The end of the box office "slump of '05" and an overall increase in domestic gross over last year should make some U.S. theatre owners happy. However, the studios are more likely to be smiling because of the international grosses. 2006 was a record year for exported movies from Hollywood, and this will probably result in more franchises, sequels and other mainstream fare.

These tentpoles keep Hollywood alive these days, and the studios depend on and cater to worldwide audiences rather than Americans. It doesn't take a genius to figure out that for the sake of the profit, we'll be seeing more movies like Pirates of the Caribbean: Dead Man's Chest and The Da Vinci Code, both of which performed incredibly at home and overseas despite critical pans. Quoted in Variety, Buena Vista International's Anthony Marcoly confirmed this by saying the current strategy is to produce big movies with wide appeal that will over-perform in the international markets.

Okay, so what else is new, right? Well, there are a few noteworthy things to point out, such as the rising market share for smaller distributors. Focus Features and Lionsgate had spectacular years thanks to Brokeback Mountain and Saw II and III, respectively. The former proves the international box office isn't completely epics and other big-budget entertainments. On a sad note, though, Garfield: A Tale of Two Kitties also did very well.

Some of the incline in overseas box office could be influenced by the ongoing anti-piracy campaigns, particularly those of Southeast Asia, though typically international grosses are still centered on success in the European markets. Japan is the only Asian country that really contributes with comparative numbers. But the expansion of distributors and exhibitors will get other markets into the big game. 2006 was an important year, for instance, in Latin America, where Brazil, Peru and Colombia are seeing some amazing increases in movie attendance.

One studio that may not need to concentrate as much on the exports is Sony, which had a record domestic year with more money made inside the States than outside.
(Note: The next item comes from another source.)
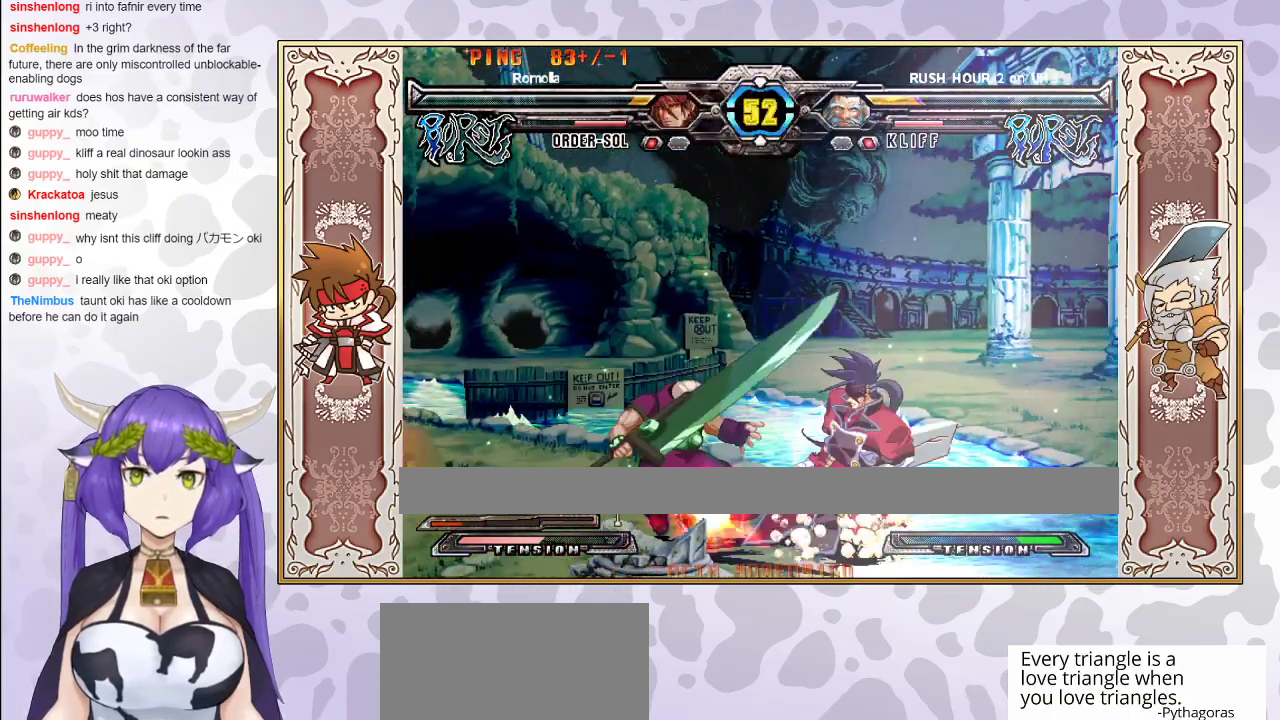
{"buttons": ["R2"], "events": [[17, "R2", "down"], [100, "R2", "up"], [317, "R2", "down"]]}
It didn't really matter that it was only the fourth best performer overseas. Fox and Paramount did much better in international markets, though, because Ice Age: The Meltdown and Mission: Impossible III were better received by foreign audiences. Warner Bros. needs to figure out something, as it did poorly all around.

Despite the strong year for Hollywood exports, a separate Variety article points out that some international markets are doing better with local films and that not all foreign audiences are interested in the mainstream studio output. Some countries doing well with their own films include South Korea, Japan, France, Germany and Russia. So it could just be that foreign markets are on the rise in general, not just because of Hollywood's tentpoles.

In other international news, Spain's Yelmo Cineplex chain has begun the attractive alternative of big-screen gaming in one of its Madrid theatres, which Belgium introduced last fall (and America failed to translate correctly). Meanwhile in Italy, the all-ages-permitted film rating given to Apocalypto has sparked a bit of protest from consumer groups who think the film is too violent for children.